On Thu, Jan 14, 2010 at 12:22 PM, Conrad Irwin conrad.irwin@googlemail.com wrote:
Wiktionary is case-sensitive and so case-folding there may not be appropriate; I personally would be interested in seeing these logs before even the NFC normalizers get to them (given a lack of any other source to find out how people type fun characters in the wild) though I can appreciate this is somewhat sadistic, and probably the logs are taken too late for this.
It would not be too much work to publish a set of post-processing scripts that could perform those normalisations that people are interested in; I don't think any two people will agree exactly on what
You've missed the point of the normalization here. It's not to be helpful to users: As you observe, it's easy for the recipient of the list to perform their own. The reason to normalize is to push more queries above the reporting threshold. For example, 5 people might search for "john f. kinndey" (a misspelling of "John F. Kennedy"?) but all capitalize it differently. A redirect on this misspelling would be useful regardless of the case.
All things equal I'd rather *not* normalize the data... it's just more stuff that may have surprising behaviour. But I think this is something which may need to be balanced against the disclosure threshold.
It would also be possible to do the disclosure calculation against normalized data while releasing the raw values... but I must admit a little bit of uneasiness that the normalization might be ignoring some piece of information relevant to privacy.

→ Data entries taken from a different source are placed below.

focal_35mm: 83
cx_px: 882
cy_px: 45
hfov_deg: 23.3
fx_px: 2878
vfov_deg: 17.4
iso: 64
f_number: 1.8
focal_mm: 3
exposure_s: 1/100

For example, if we were to go that route we might employ some fairly aggressive normalization... removing all whitespace and punctuation. If we went as far as also removing all *numbers* from the check we'd run into things like "Greg Maxwell (555)-555-1212" getting published because enough distinct people searched for "greg maxwell". Obviously the answer to that one is "don't remove numbers" from the check, but I worry about the cases I haven't thought of.

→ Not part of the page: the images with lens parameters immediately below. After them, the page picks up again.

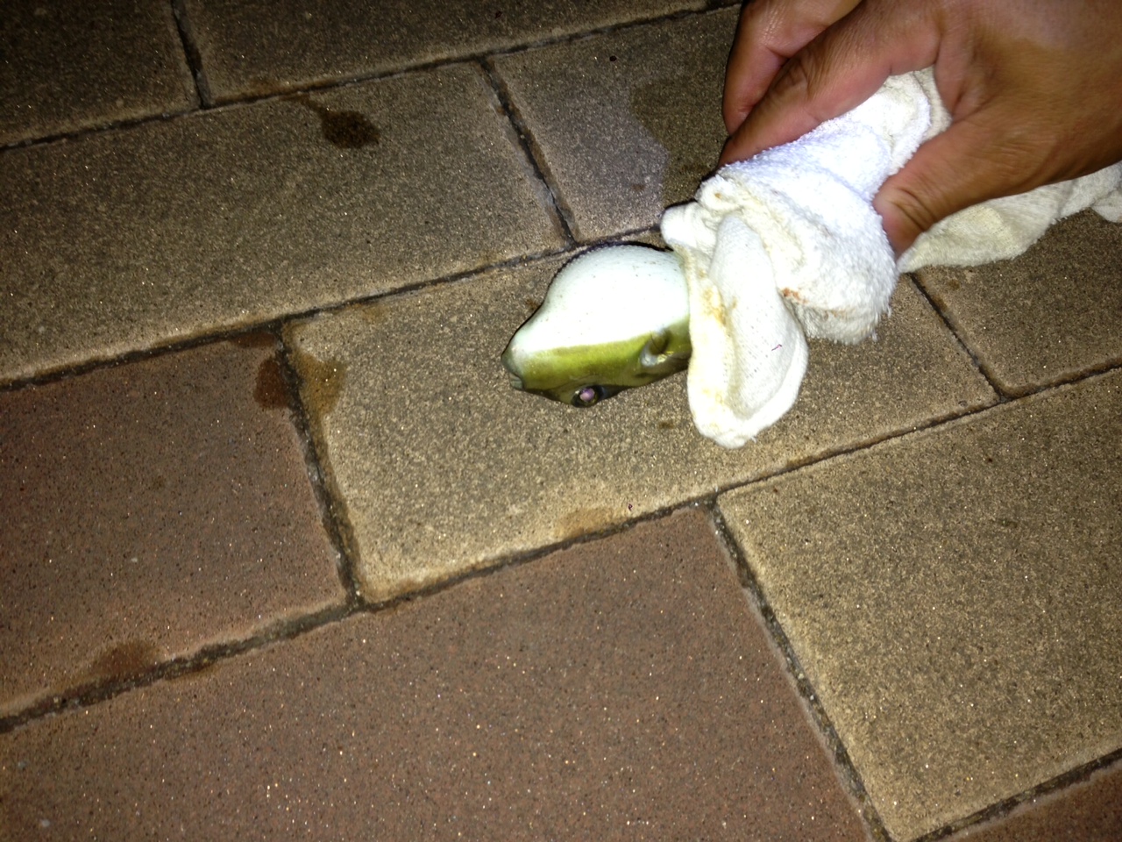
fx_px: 1070
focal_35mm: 33
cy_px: 421
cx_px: 561
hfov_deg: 55.4
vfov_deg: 42.9
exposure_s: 1/23
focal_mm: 4.13
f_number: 2.4
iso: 50
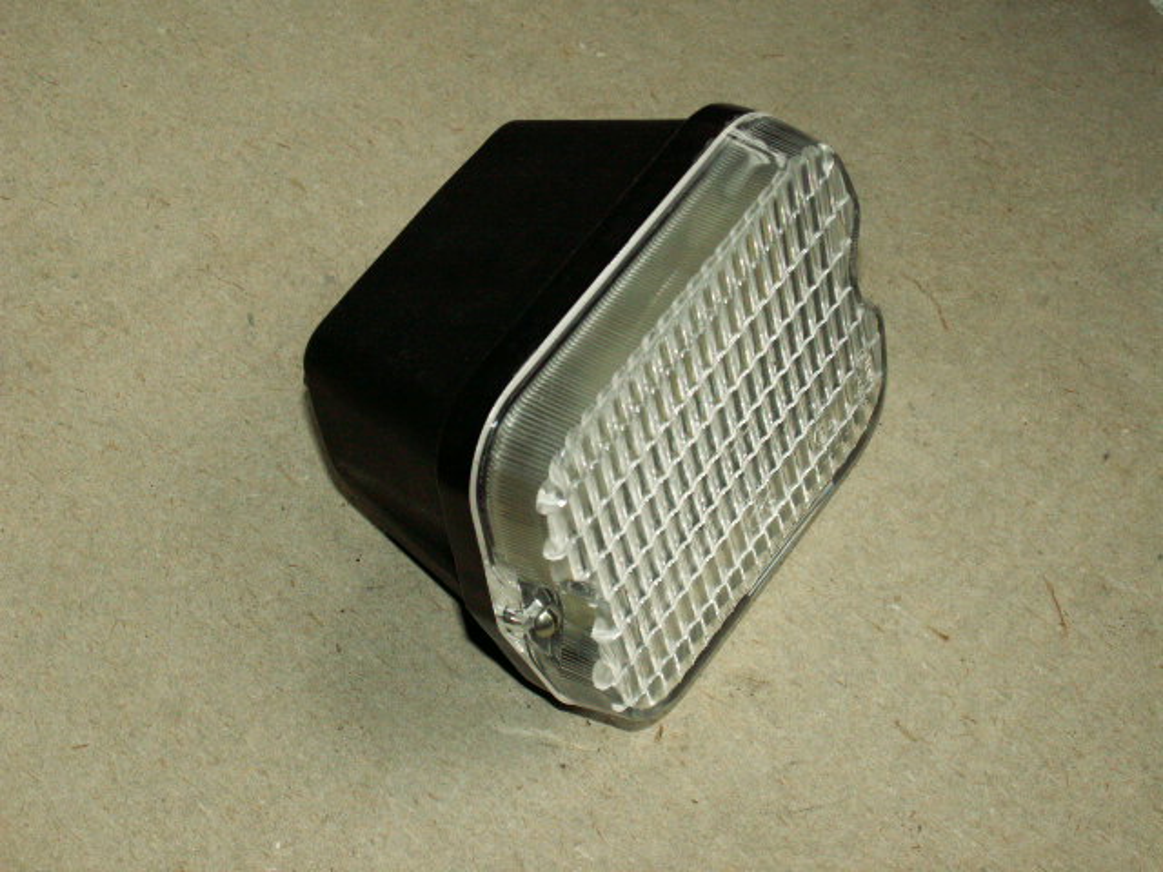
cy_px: 436
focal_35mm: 62
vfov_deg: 23.7
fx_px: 2083
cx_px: 582
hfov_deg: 31.2
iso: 100
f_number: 3.2
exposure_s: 1/60
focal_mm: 10.28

On Thu, Jan 14, 2010 at 12:51 PM, Aryeh Gregor Simetrical+wikilist@gmail.com wrote:
Some people might search for their own name more than five times in a week, possibly together with other embarrassing or incriminating search terms.
Yes, it's possible that someone may search 5 times, from 5 IPs (which *might* be from one machine due to proxy round-Robbins), an identical string ... "MyFullName seen on friday night with a woman other than his wife" ... but what to do?

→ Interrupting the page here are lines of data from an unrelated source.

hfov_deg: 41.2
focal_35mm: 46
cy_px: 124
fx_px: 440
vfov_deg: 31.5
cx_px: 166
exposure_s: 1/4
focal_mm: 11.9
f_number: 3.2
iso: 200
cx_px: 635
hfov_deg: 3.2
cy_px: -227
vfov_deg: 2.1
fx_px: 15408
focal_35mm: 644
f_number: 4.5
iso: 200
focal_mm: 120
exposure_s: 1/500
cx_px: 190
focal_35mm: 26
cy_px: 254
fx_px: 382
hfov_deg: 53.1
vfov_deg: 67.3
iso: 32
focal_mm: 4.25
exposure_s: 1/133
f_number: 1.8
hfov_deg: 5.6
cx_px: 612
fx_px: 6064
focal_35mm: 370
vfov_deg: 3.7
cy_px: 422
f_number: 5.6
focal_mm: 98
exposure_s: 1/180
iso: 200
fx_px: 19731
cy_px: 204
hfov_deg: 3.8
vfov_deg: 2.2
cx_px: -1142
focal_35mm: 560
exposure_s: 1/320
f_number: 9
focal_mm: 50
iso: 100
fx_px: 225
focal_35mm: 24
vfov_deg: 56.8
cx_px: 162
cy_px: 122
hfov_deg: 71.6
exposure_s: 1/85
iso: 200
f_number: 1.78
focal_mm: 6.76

Any information which is disclosed has some risk of disclosing something that someone would rather not be. This risk can be made arbitrarily small, but it can't be eliminated.
I think the benefit to the readers of having this information available easily outweighs some sufficiently fringe confidentiality concern. At some point your frequently repeated search is a statistic, which no reasonable privacy policy would frown on disclosing.
This is important to our operations, disclosing it is in the public interest, and failing to do work in this area puts us at a disadvantage compared to other parties who might be far less scrupulous. (e.g. If WMF's search performs poorly, you might feel compelled to use Search Engine X — which happens to secretly sell your data to the highest bidder.)
Is there some sufficiently high number which *no one* paying attention here has a concern about? We could simply start with that.... and possibly lower the threshold over time as the lowest hanging fruit are solved, tracking our disclosure comfort.
I think we all have an interest and obligation to take every reasonable means, but no one can ask for more than that.
Would anyone feel more comfortable if this ignored queries made via the secure server? Non-HTTPS traffic can be watched by anyone on the path between you and Wikimedia... any illusion of absolute privacy on the insecure traffic is patently false already.